A comissão especial da Câmara que analisou a Proposta de Emenda à Constituição (PEC) 241/16, que limita os gastos públicos pelos próximos 20 anos à correção da inflação, concluiu na noite da última quinta-feira (7/10) a votação dos oito destaques e emendas que visavam modificar o texto apresentado pelo relator, deputado Darcísio Perondi (PMDB-RS), e aprovado por 23 votos a sete pela comissão. Todos os destaques e emendas foram rejeitados pelos aliados do governo, após quase dez horas de debates na comissão.

Com a conclusão da apreciação pela comissão especial, a PEC será agora levada à discussão e votação no plenário da Câmara, em primeiro turno de votação, na próxima segunda-feira (10). Para ser aprovada são necessários os votos de, no mínimo, 308 dos 513 deputados. Se aprovada, após cinco sessões será novamente votada, em segundo turno e, se aprovada seguirá para avaliação e votação do Senado Federal, também em dois turnos de votação.

A aprovação da PEC foi marcada por muitos debates e discussões entre aliados do governo e opositores. Governistas vêm defendendo a aprovação da PEC e consideram que ela é essencial para que o Brasil volte a crescer e a gerar empregos. Eles também contestam os argumentos da oposição de que a proposta vai tirar recursos da educação e da saúde. Os governistas dizem que há muita coisa a ser cortada de gastos públicos para que o país volte a crescer.

Um dos titulares do colegiado que analisou a PEC, o deputado Thiago Peixoto (PSD-GO) afirma que a aprovação da proposta é essencial para o enfrentamento da crise econômica. “O desajuste fiscal dos últimos anos é o principal ingrediente da crise financeira que nós vivemos, com mais de 12 milhões de desempregados. São dois os caminhos para sairmos dela: o aumento de tributos, que nós não aceitamos, ou o controle de gastos. E é esse o caminho que temos que seguir”, justifica.

Thiago Peixoto destacou ainda que o papel do Congresso Nacional se torna ainda mais importante nas discussões sobre o orçamento do país. “Teremos uma grande oportunidade de discutir melhor a qualidade do gasto público. Que nós tenhamos, a partir desta PEC, um gasto mais eficiente que dê mais soluções para o cidadão e não que o penalize”, acrescenta.
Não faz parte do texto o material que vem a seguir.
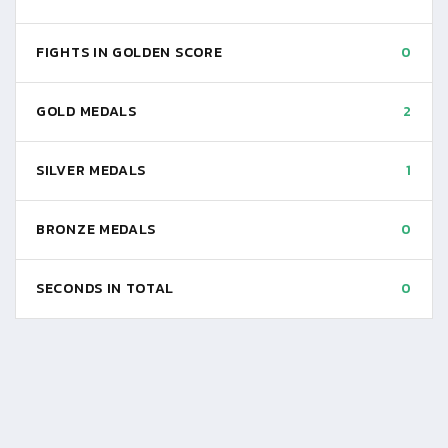
FIGHTS IN GOLDEN SCORE
0
GOLD MEDALS
2
SILVER MEDALS
1
BRONZE MEDALS
0
SECONDS IN TOTAL
0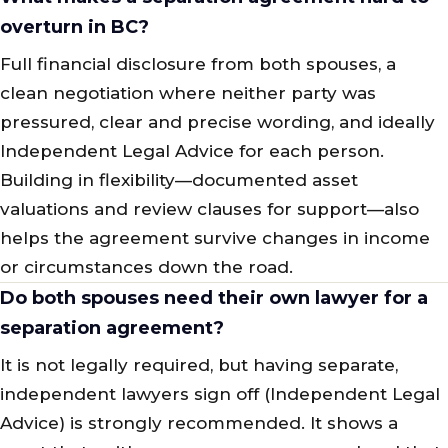
overturn in BC?
Full financial disclosure from both spouses, a
clean negotiation where neither party was
pressured, clear and precise wording, and ideally
Independent Legal Advice for each person.
Building in flexibility—documented asset
valuations and review clauses for support—also
helps the agreement survive changes in income
or circumstances down the road.
Do both spouses need their own lawyer for a
separation agreement?
It is not legally required, but having separate,
independent lawyers sign off (Independent Legal
Advice) is strongly recommended. It shows a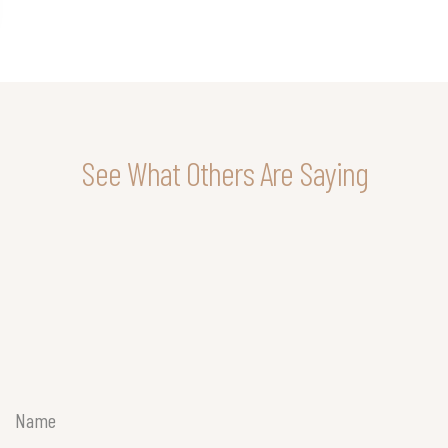
See What Others Are Saying
Name
(Required)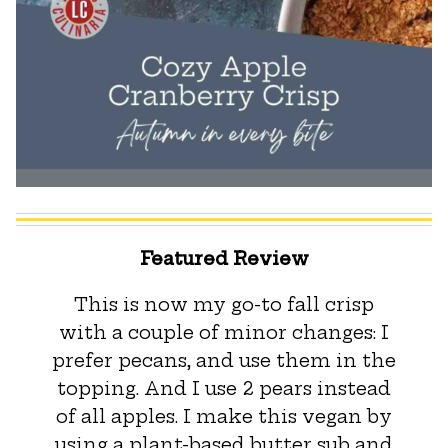
Featured Review
This is now my go-to fall crisp
with a couple of minor changes: I
prefer pecans, and use them in the
topping. And I use 2 pears instead
of all apples. I make this vegan by
using a plant-based butter sub and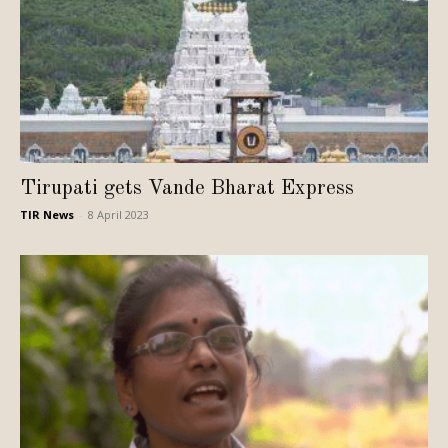
Tirupati gets Vande Bharat Express
TIR News
-
8 April 2023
A oposição, que nesta semana vem obstruindo as votações em plenário, intensificou a obstrução na votação da PEC na comissão. Foram diversos recursos e requerimentos de adiamento de votação, de retirada de pauta, além de discursos duros contra a proposta principalmente com argumentos de que a medida vai prejudicar a população, reduzir recursos para a saúde e educação e aumentar o lucro dos bancos e dos empresários.

Sobre a polêmica levantada pela oposição de que a PEC congela os gastos com Saúde e Educação, o deputado aponta um erro de interpretação. “O Orçamento da Saúde, por exemplo, sai de R$ 104 bilhões para R$ 114 bilhões. E programas importantes da Educação como Fundeb, Salário Educação e Fies não estão incluídos na PEC. Então não existe corte ou congelamento de investimentos”, esclarece.

Antes da votação, o relator Perondi decidiu suprimir o dispositivo que ampliava a vigência da Desvinculação das Receitas da União (DRU) até 2036 e, com isso, o mecanismo que permite ao governo gastar livremente 30% da arrecadação de determinadas contribuições continua com validade até 2023.

A reunião da comissão foi marcada por manifestações contrárias à PEC e tumulto. Em determinado momento, o presidente da comissão, deputado Danilo Forte (PSB-CE), determinou à Polícia Legislativa que retirasse do local alguns manifestantes que acompanhavam os debates argumentando falta de respeito com os deputados.